Chocolate: I like Hershey’s or Cadbury’s. If you want to use imported Belgian chocolate confections hand-made by fairies under a full moon, go right ahead.
Kitchen Tools: You could use a panini maker, a frying pan, a grill, or in my case, a twenty year-old “George Foreman Lean Mean Fat-Reducing Grilling Machine.” This little gem has become my own personal panini maker. I’ve even heard of making grilled sandwiches with the help of a clothes iron. Again, withholding judgment, here.
The word “panini:” It’s Italian for “sandwiches.” I realize that it has come to stand for grilled sandwiches here in the U.S., but I have an opinionated linguistic note to add: the word “panino” is the singular form of the noun and “panini” is the plural form of the noun. So, please, please stop saying “I’d like a panini sandwich, please.” You just asked for a “sandwiches sandwich!” Stop it! (Still withholding judgment. Peace out). 🙂
Photographs: You’ll notice that this section does not have the polish and sophisticated look of the many gazillions of recipe or cooking blogs out there.
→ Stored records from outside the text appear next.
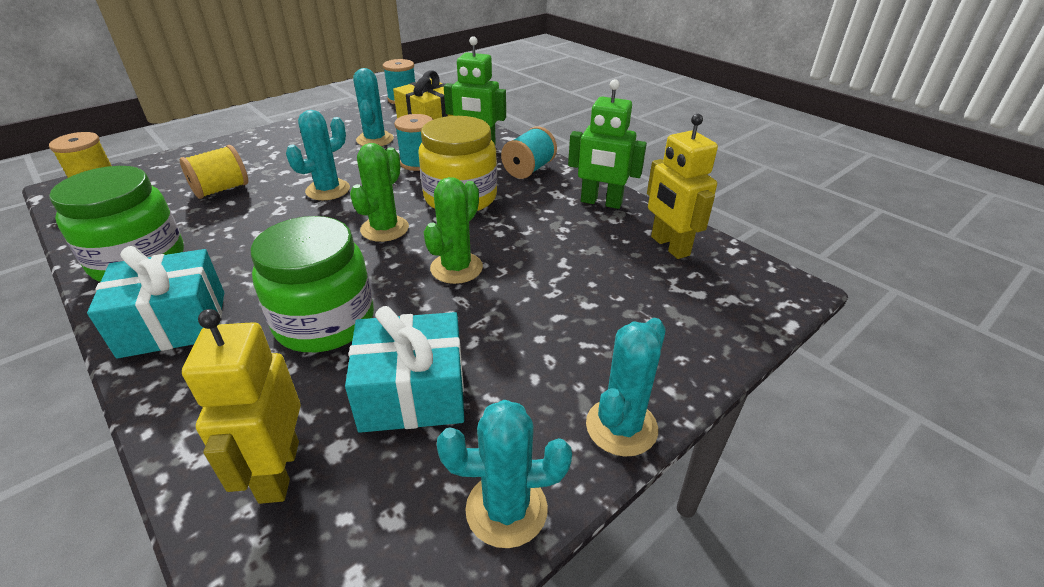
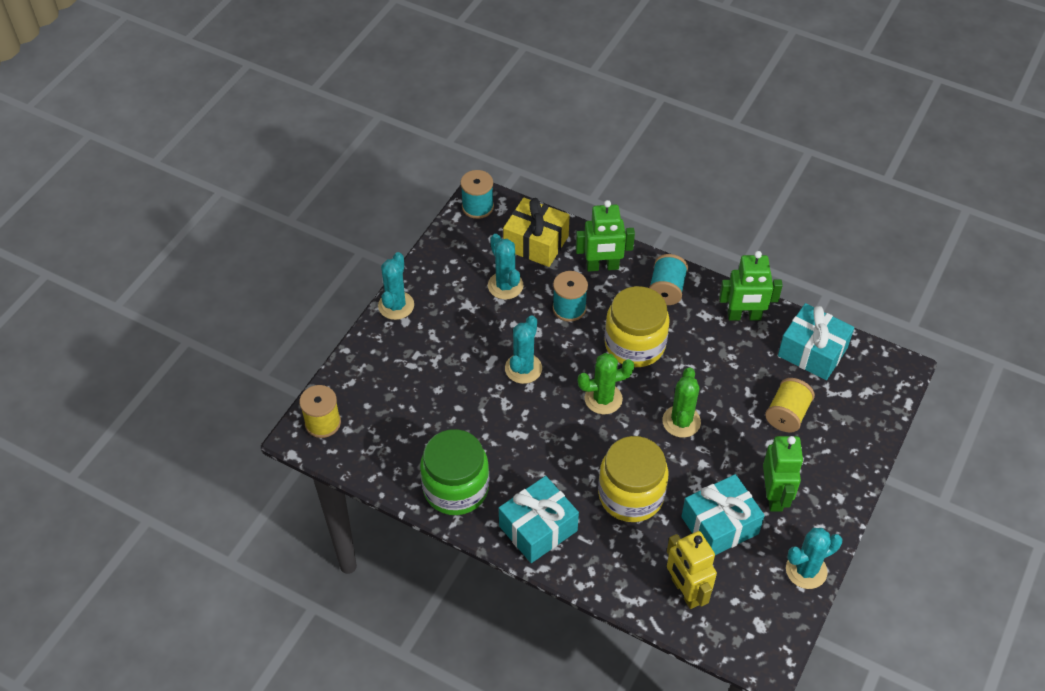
camera: 20 degrees left, 15 degrees up
yellow spool [180,145,248,199] -> yellow spool moved to [765,378,815,433]
green jar [251,216,374,352] -> yellow jar [598,436,669,522]
green cactus [350,143,409,242] -> green cactus turned 75 degrees clockwise [578,353,634,414]
turquoise cactus [586,318,666,457] -> turquoise cactus moved to [378,252,414,320]
yellow robot [647,114,718,259] -> turquoise gift [778,303,854,380]
none -> green robot [763,436,803,512]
Note the ever so dark and unprofessional look of my food photographs…I won’t promise that my photos will look pretty, but I will promise that I have actually tried the recipes and that I like them. I will also give credit for recipes where credit is due. Today I seriously don’t think anyone needs props for “creating” these sandwiches when they’re so easy to make and when grilled sandwiches are so universal.